A well-pleaded complaint must contain more than mere labels and conclusions. See Ashcroft v. Iqbal, 556 U.S. 662 (2009); Bell Atl. Corp. v. Twombly, 550 U.S. 544 (2007). The assumption of truth is inapplicable to legal conclusions or to "[t]hreadbare recitals of the elements of a cause of action supported by mere conclusory statements." Ashcroft, 556 U.S. at 678. When determining whether dismissal is appropriate, the court must take three steps: "(l) identify the elements of the claim, (2) review the complaint to strike conclusory allegations, and then (3) look at the well-pleaded components of the complaint and evaluat[e] whether all of the elements identified in part one of the inquiry are sufficiently alleged." Malleus v. George, 641 F.3d 560, 563 (3d Cir. 2011). Elements are sufficiently alleged when the facts in the complaint "show" that the plaintiff is entitled to relief. Iqbal, 556 U.S. at 679 (quoting Fed.R.Civ.P. 8(a)(2)). Deciding whether a claim is plausible will be a "context-specific task that requires the reviewing court to draw on its judicial experience and common sense." Id.

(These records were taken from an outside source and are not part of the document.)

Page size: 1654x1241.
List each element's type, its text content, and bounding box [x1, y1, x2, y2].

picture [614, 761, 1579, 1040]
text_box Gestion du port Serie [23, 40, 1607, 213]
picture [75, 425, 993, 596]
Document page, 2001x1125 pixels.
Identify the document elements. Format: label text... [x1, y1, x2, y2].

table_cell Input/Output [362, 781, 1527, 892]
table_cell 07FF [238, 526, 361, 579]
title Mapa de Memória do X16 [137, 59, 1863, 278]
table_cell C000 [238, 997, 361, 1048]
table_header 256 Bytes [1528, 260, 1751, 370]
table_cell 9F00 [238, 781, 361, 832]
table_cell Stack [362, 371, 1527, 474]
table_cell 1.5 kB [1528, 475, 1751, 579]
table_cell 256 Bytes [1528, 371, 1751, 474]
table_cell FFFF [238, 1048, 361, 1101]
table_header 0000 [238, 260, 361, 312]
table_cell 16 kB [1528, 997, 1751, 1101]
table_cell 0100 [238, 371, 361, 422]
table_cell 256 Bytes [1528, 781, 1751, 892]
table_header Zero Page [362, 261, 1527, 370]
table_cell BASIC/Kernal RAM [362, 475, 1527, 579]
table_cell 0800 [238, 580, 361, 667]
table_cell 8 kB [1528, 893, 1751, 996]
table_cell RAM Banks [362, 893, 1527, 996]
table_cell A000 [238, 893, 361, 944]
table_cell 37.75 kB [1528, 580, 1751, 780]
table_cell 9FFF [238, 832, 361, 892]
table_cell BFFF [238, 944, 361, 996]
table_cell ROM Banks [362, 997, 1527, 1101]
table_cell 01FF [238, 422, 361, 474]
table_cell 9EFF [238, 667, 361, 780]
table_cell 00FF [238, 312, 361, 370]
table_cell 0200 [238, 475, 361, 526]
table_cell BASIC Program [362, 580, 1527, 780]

The complaint indicates that this is a "federal question" and refers to commerce and trade. The complaint, however, fails to reference any federal statute. Liberally construing the complaint, as the court must, Howard has alleged what appears to be a billing dispute and debt action, issues that arise under Delaware law. The court perceives no basis for federal jurisdiction.
In addition, there is no diversity jurisdiction. The complaint and civil cover sheet indicate that, at the time he initiated this lawsuit, plaintiff was a citizen of the State of Delaware as are defendants. Hence, the requisites for diversity jurisdiction are not met. See 28 U.S.C. § 1332(a) (for diversity jurisdiction the matter in controversy must exceed the sum or value of $75, 000, exclusive of interest and costs); id at§ 1332(a)(l) (for diversity jurisdiction the matter in controversy must be between citizens of different States). Accordingly, the court lacks subject matter jurisdiction over this matter.
For the above reasons, the court will dismiss the complaint for lack of subject matter jurisdiction. Amendment of the complaint would be futile. See Alston v. Parker, 363 F.3d 229 (3d Cir. 2004); Grayson v. Mayview State Hosp., 293 F.3d 103, 111 (3d Cir. 2002); Borelli v. City of Reading, 532 F.2d 950, 951-52 (3d Cir. 1976).
An appropriate order will be entered.